Recurrence relation to find number of ways to cover $2×n$ chessboard with red and blue $2 \times 1$ tiles.

Question

Let a_n be the number of ways to cover a 2 x n chessboard using 2 x 1 red tiles and 2 x 1 blue tiles. Find a formula for a_n. Find a recurrence relation for a_n, with initial conditions.

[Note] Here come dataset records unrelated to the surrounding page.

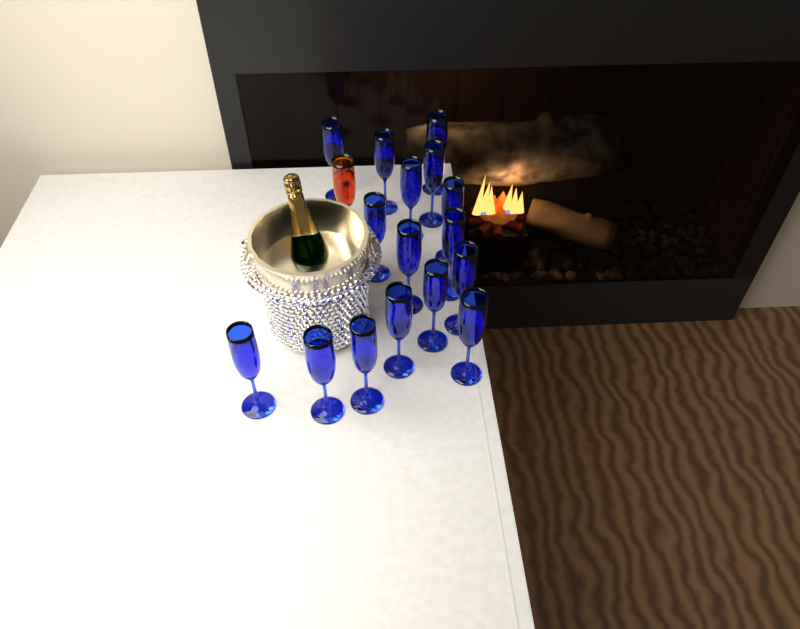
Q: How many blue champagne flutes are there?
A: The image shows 16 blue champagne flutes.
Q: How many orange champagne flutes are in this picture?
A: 1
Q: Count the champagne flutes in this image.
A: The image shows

Solution: given 2 x 1 red and blue tiles

If n =1 (2 x 1) then there are 2 ways to cover the chessboard. 1st: 1 red tile, 2nd 1 blue tile --> a₁ = 2

If n = 2 (2 x 2) then there are {r, r}, {b, b}, {r, b}, {b, r} --> a₂ = 4

If n = 3 (2 x 3) we have:

For red:

{r, r, r}, {r, b, r}, {r, r, b}, {b, r, r}

For blue:

{b, b, b}, {b, r, b}, {b, b, r}, {r, b, b}

--> a₃ = 8

If n = 4 ( 2 x 4) then

For red:

{r, r, r, r}, {r, b, r, r}, {r, r, b, r} {r, r, r, b}, {b, r, r, r}, {r, b, b, r}, {r, b, r, b},

For blue:

{b, b, b, b},{b, r, b, b}, {b, b, r, b} {b, b, b, r}, {r, b, b, b}, {b, r, r, b}, {b, r, b, r}.

--> a₄ = 14

At this point, I was unsure of my red and blue order. For example is {b, b, r} and {r ,b, b} the same thing? Am I overcounting the number of solutions for each a_n? Please help

Answer 1

Let $b_n$ be the number of tilings of $2 \times n$ with uncolored dominoes. Then \begin{align} b_1&=1\\ b_2&=2\\ b_n&=b_{n-1}+b_{n-2} &&\text{for $n\ge 3$} \end{align} which you can derive by conditioning on the last column. Note that $b_n$ satisfies the same recurrence as the Fibonacci numbers. Now $a_n = 2^n b_n$ because you have two choices for the color of each domino. So \begin{align} a_1&=2 b_1 = 2\\ a_2&=4 b_2 = 8\\ a_n&=2 a_{n-1} + 4 a_{n-2} &&\text{for $n\ge 3$} \end{align}

Answer 2

It’s clear that any time that you place a tile horizontally, you must pair it with another horizontal tile in the same two columns. Thus, any tiling consists of some combination of vertical tiles and pairs of horizontal tiles covering a $2\times 2$ square. If we look at just one row of such a tiling, it consists of $1\times 1$ and $1\times 2$ tiles covering a $1\times n$ board. It is well known that there are $F_{n+1}$ such tilings, where $F_n$ is the $n$-th Fibonacci number, and $F_0=0$. The other row will have the same sequence of $1\times 1$ and $1\times 2$ tiles, so ignoring color there are $F_{n+1}$ tilings of the $2\times n$ board with $1\times 2$ tiles. Any tiling of the $2\times n$ board by $1\times 2$ tiles uses $n$ tiles, each of which can be either red or blue, so there are $2^n$ combinations of colors and therefore $2^nF_n$ distinguishable tilings.